§ **Passage shown**:

▼▼▼

Vladimir Oltean April 13, 2023, 10:11 a.m. UTC | #2
On Wed, Apr 12, 2023 at 03:38:54PM -0700, Jacob Keller wrote:
> Frustrating that we don't know why this is required, but your outline
> here is convincing enough. Thanks for a thorough explanation.
> 
> Reviewed-by: Jacob Keller <jacob.e.keller@intel.com>

Yes, uncomfortable situation. Thanks for the review.
  
patchwork-bot+netdevbpf@kernel.org April 13, 2023, 10:50 a.m. UTC | #3
Hello:

This patch was applied to netdev/net.git (main)
by Paolo Abeni <pabeni@redhat.com>:

On Tue, 11 Apr 2023 22:26:45 +0300 you wrote:
> I have observed an issue where the RX direction of the LS1028A ENETC pMAC
> seems unresponsive. The minimal procedure to reproduce the issue is:
> 
> 1. Connect ENETC port 0 with a loopback RJ45 cable to one of the Felix
>    switch ports (0).
> 
> 2. Bring the ports up (MAC Merge layer is not enabled on either end).
> 
> [...]

Here is the summary with links:
  - [net] net: enetc: workaround for unresponsive pMAC after receiving express traffic
    https://git.kernel.org/netdev/net/c/5b7be2d4fd6e

You are awesome, thank you!
  

Patch

diff --git a/drivers/net/ethernet/freescale/enetc/enetc_ethtool.c b/drivers/net/ethernet/freescale/enetc/enetc_ethtool.c
index da9d4b310fcd..838750a03cf6 100644
--- a/drivers/net/ethernet/freescale/enetc/enetc_ethtool.c
+++ b/drivers/net/ethernet/freescale/enetc/enetc_ethtool.c
@@ -989,6 +989,20 @@  static int enetc_get_mm(struct net_device *ndev, struct ethtool_mm_state *state)

▲▲▲

§ **Challenge**: Write the next part of the mailing-list thread about the ENETC pMAC workaround patch, picking up right after its final line.

§ **Given information**:
▼▼▼

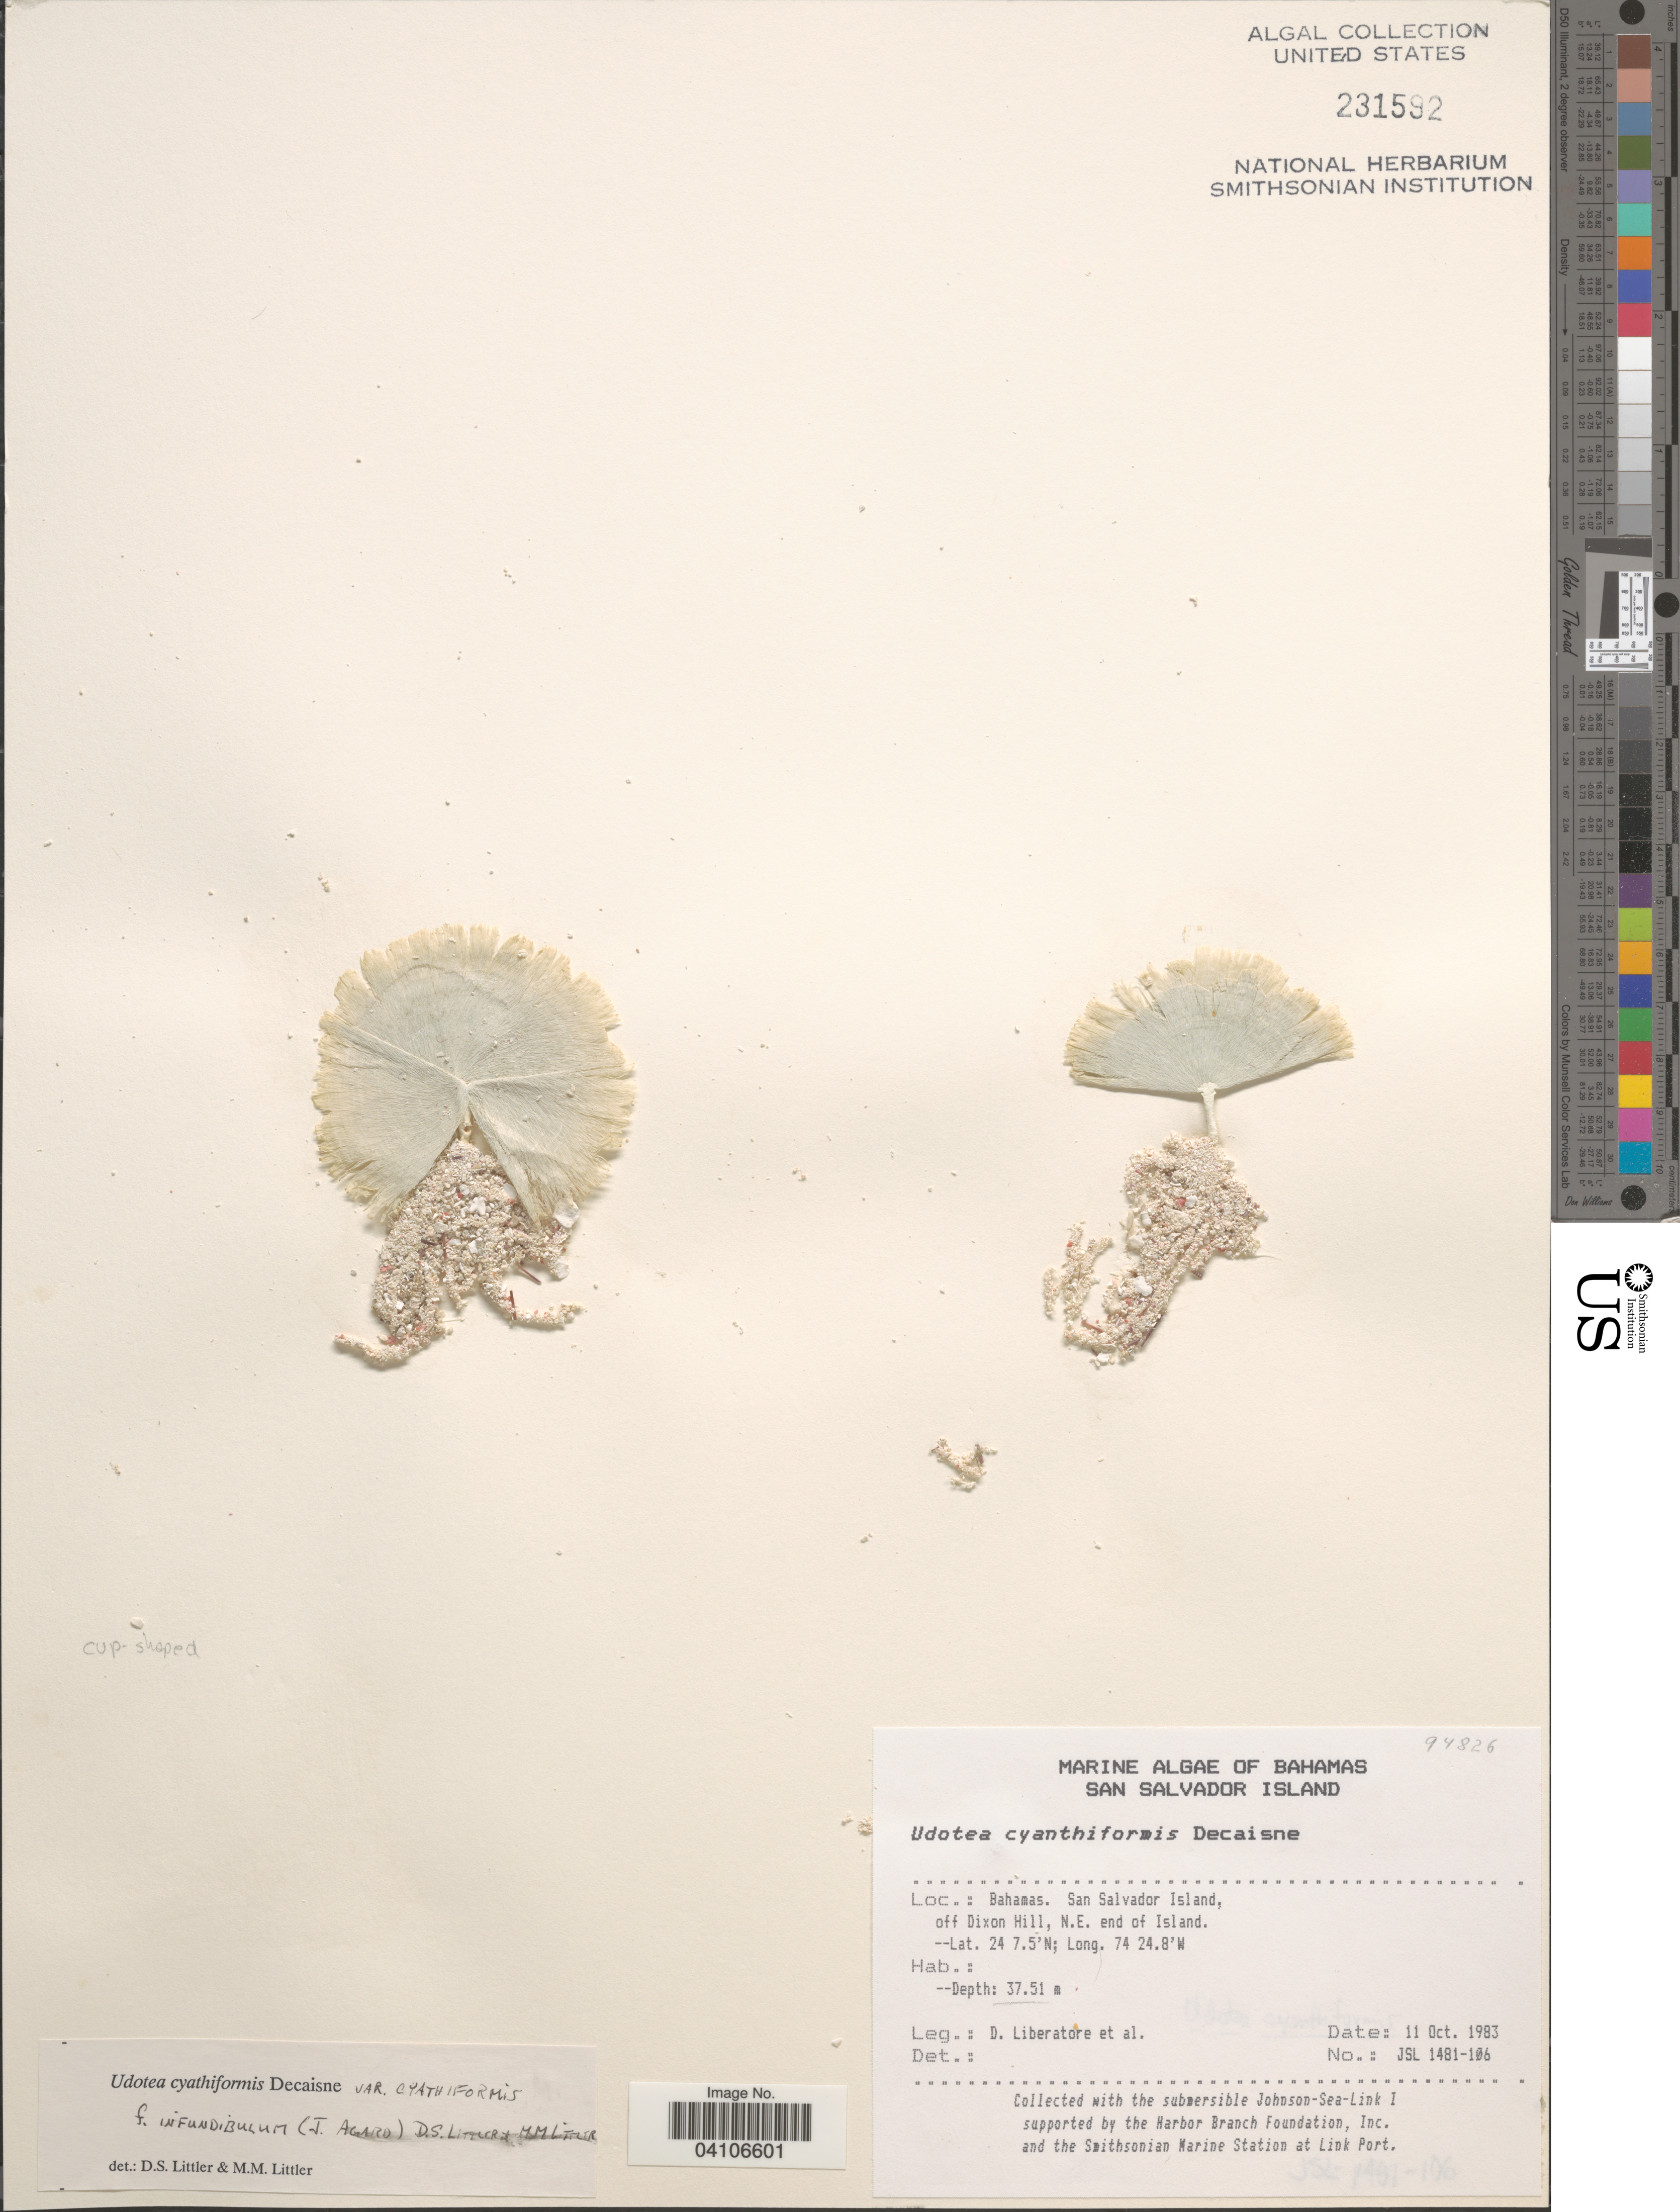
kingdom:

▲▲▲

§ **Solved exercise**:
 	return 0;
 }
 
+/* FIXME: Workaround for the link partner's verification failing if ENETC
+ * priorly received too much express traffic. The documentation doesn't
+ * suggest this is needed.
+ */
+static void enetc_restart_emac_rx(struct enetc_si *si)
+{
+	u32 val = enetc_port_rd(&si->hw, ENETC_PM0_CMD_CFG);
+
+	enetc_port_wr(&si->hw, ENETC_PM0_CMD_CFG, val & ~ENETC_PM0_RX_EN);
+
+	if (val & ENETC_PM0_RX_EN)
+		enetc_port_wr(&si->hw, ENETC_PM0_CMD_CFG, val);
+}
+
 static int enetc_set_mm(struct net_device *ndev, struct ethtool_mm_cfg *cfg,
 			struct netlink_ext_ack *extack)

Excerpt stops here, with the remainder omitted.